----- Records for processing

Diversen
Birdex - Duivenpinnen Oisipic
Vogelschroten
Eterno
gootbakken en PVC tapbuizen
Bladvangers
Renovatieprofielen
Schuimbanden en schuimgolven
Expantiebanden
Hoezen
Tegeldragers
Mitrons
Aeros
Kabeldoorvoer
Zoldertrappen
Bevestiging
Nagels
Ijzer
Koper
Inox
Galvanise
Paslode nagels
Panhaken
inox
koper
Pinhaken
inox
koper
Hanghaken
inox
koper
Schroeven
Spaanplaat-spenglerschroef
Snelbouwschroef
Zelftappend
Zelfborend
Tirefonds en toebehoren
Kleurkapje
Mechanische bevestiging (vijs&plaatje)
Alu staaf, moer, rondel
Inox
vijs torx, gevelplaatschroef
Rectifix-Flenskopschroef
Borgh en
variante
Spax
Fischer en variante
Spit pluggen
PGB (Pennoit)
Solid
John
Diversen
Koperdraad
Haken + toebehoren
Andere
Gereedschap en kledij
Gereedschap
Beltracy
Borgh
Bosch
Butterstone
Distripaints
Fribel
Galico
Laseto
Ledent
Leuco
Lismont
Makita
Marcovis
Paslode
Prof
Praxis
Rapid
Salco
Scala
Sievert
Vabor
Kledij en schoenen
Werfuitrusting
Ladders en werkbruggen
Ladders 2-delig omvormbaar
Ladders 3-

----------
----- Records for processing

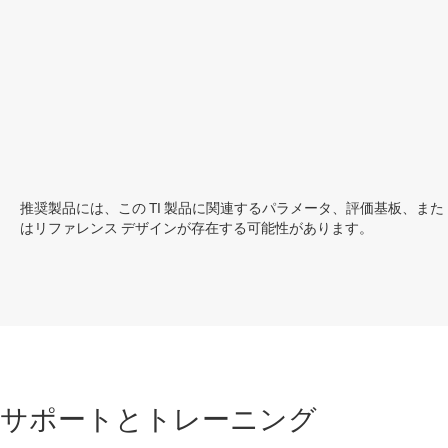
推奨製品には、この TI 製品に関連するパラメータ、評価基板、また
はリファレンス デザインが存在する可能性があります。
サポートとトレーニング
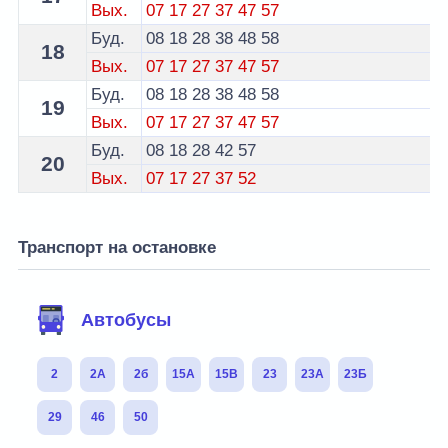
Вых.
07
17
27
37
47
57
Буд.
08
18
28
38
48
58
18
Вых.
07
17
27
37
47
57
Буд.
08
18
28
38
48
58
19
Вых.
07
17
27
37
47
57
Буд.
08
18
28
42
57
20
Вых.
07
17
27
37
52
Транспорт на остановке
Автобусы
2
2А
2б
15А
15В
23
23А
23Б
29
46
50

----------
----- Records for processing

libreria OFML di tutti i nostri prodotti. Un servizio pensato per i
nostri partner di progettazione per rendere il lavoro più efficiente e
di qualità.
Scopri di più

----------

> What is required
Would you copy out every line in the records that includes the string "vijs"?

> Result
Mechanische bevestiging (vijs&plaatje)
vijs torx, gevelplaatschroef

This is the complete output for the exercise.